▶ _How to complete this task_
Look below for the line with "- **Expert compliance:**". Extract that line and each one after it through the last, word for word.
═════ Exercise data ═════
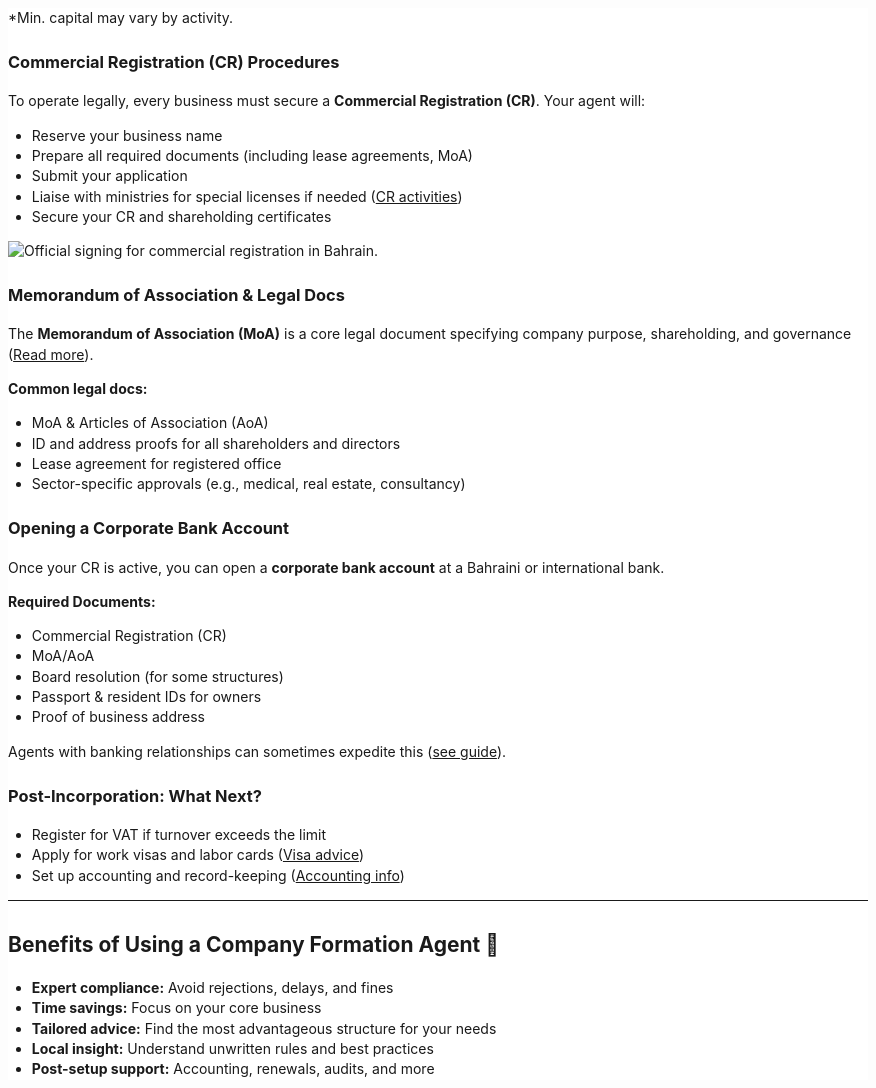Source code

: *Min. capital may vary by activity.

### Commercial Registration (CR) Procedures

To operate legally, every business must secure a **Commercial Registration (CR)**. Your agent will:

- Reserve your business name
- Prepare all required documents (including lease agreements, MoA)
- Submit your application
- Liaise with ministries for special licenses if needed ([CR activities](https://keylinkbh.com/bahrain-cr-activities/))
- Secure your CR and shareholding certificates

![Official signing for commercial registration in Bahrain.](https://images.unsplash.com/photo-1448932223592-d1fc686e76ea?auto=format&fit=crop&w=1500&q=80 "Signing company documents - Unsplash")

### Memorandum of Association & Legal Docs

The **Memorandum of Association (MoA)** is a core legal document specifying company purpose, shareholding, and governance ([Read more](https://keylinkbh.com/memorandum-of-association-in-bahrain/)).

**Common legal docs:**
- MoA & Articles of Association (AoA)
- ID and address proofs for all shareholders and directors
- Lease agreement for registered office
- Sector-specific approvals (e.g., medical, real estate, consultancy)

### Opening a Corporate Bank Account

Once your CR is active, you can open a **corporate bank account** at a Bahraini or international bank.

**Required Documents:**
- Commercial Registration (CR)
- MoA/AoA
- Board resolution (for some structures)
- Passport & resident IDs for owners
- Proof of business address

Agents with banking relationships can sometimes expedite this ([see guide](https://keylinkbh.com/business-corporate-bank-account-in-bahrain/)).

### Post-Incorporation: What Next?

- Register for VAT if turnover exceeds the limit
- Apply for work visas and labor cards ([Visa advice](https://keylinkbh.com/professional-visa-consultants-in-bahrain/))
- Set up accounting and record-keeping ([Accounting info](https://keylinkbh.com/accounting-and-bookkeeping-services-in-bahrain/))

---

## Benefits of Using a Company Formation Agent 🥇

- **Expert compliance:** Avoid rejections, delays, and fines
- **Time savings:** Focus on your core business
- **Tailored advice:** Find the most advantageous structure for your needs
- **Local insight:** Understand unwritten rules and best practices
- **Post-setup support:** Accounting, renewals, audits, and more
═════
▶ _Answer space_
- **Expert compliance:** Avoid rejections, delays, and fines
- **Time savings:** Focus on your core business
- **Tailored advice:** Find the most advantageous structure for your needs
- **Local insight:** Understand unwritten rules and best practices
- **Post-setup support:** Accounting, renewals, audits, and more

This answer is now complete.